Rates vary dramatically by location. In Laredo, Texas, just 1% of 8-year-olds were identified with autism, while in California the figure reached 5.3%, or about 1 in 19 children. These gaps likely reflect differences in access to diagnostic services, awareness among parents and clinicians, and local screening practices rather than true biological variation from state to state.

How the Rate Has Changed Over Time

When the CDC first began tracking autism prevalence in 2000, the estimate was roughly 1 in 150 children. By 2012, it had risen to 1 in 68. By 2018, it was 1 in 44. Now, at 1 in 31, the rate has more than quadrupled in just over two decades. That trajectory looks alarming at first glance, but most researchers attribute a large share of the increase to broader diagnostic criteria, better screening tools, and greater public awareness rather than a proportional rise in the actual number of autistic people.

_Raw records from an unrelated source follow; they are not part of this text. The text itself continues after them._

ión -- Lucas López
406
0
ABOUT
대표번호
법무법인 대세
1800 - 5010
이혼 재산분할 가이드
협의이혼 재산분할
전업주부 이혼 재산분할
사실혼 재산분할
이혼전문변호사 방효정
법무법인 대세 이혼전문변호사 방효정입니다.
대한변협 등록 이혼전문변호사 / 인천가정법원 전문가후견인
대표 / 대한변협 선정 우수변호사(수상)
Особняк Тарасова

The shift from the older DSM-IV diagnostic manual to the current DSM-5 reshaped who qualifies for a diagnosis. Studies comparing the two systems found that roughly 30% of people who met the older criteria would not meet the newer ones, because DSM-5 consolidated several separate diagnoses (like Asperger’s syndrome) into one umbrella category while also tightening some requirements. At the same time, the broader cultural understanding of autism has led to more evaluations, particularly among groups that were historically underdiagnosed.

Autism in Adults

A 2017 CDC study estimated that 2.21% of U.S. adults have autism. That number is almost certainly an undercount. Many adults on the spectrum were never evaluated as children, especially those who developed strong coping strategies or whose traits were attributed to shyness, anxiety, or personality quirks. Women and people from marginalized communities are particularly likely to have been missed. As awareness grows, a wave of adults in their 30s, 40s, and beyond are now pursuing and receiving first-time diagnoses.

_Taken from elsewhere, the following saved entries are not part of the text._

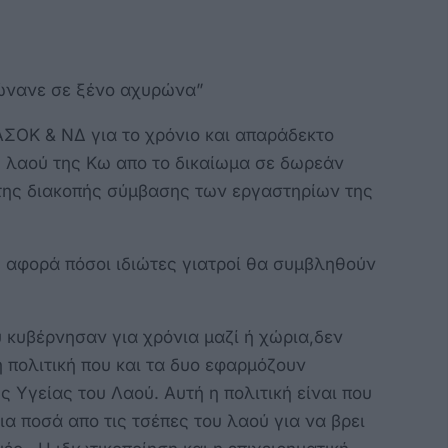
ώνανε σε ξένο αχυρώνα”
ΟΚ & ΝΔ για το χρόνιο και απαράδεκτο
 λαού της Κω απο το δικαίωμα σε δωρεάν
της διακοπής σύμβασης των εργαστηρίων της
ου αφορά πόσοι ιδιώτες γιατροί θα συμβληθούν
υ κυβέρνησαν για χρόνια μαζί ή χώρια,δεν
η πολιτική που και τα δυο εφαρμόζουν
ς Υγείας του Λαού. Αυτή η πολιτική είναι που
α ποσά απο τις τσέπες του λαού για να βρει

Gender Differences Are Narrowing

Autism has long been described as far more common in boys than girls, with older data suggesting a ratio of about 4 to 1. That gap is shrinking fast. A large population-based study published in The BMJ found that the male-to-female ratio holds at roughly 3 to 1 for children under 10 but drops significantly in older age groups. For teenagers and young adults diagnosed between 2020 and 2022, the ratio was essentially even. Among individuals born from 2000 onward and followed to age 15 or older, girls and women were being diagnosed at the same rate as boys and men.

By the study’s projections, the cumulative male-to-female ratio at age 20 was expected to reach full parity by 2024. This shift is driven largely by increased recognition that autism presents differently in girls, who are more likely to mask their traits socially. Clinicians are now better at identifying these subtler presentations, which means many girls and women who would have been overlooked a decade ago are now getting diagnoses.

Global Estimates

The World Health Organization estimates that about 1 in 127 people worldwide had autism as of 2021. That figure sits well below the U.S. rate, but the difference reflects access to diagnostic infrastructure more than anything biological. Countries with robust screening programs and well-funded developmental pediatrics consistently report higher prevalence. In many low- and middle-income nations, autism goes largely undiagnosed, meaning millions of people live without identification or support.

Why the Numbers Keep Rising

Several forces push the prevalence figure upward simultaneously. Screening programs now reach children earlier and in more settings, including pediatric well-child visits. Schools and insurance systems have expanded eligibility criteria, creating incentives for evaluation. And cultural stigma around developmental differences, while still present, has decreased enough that more families pursue assessments.

There is also a genuine scientific question about whether some portion of the increase reflects a true rise in prevalence, potentially linked to environmental factors, parental age trends, or other influences. Researchers have not reached consensus on this, but most agree that the bulk of the measured increase comes from better detection of people who would have gone undiagnosed in earlier decades.

The Cost of Prevalence

Rising prevalence carries significant economic weight. Research estimates that autism is associated with approximately $3.6 million in lifetime social costs per person, encompassing education, healthcare, lost productivity, and support services. As the identified population grows, the demand on schools, healthcare systems, and community services grows with it. For families, the practical reality often involves long waitlists for evaluation, limited availability of therapists, and out-of-pocket expenses that insurance doesn’t fully cover.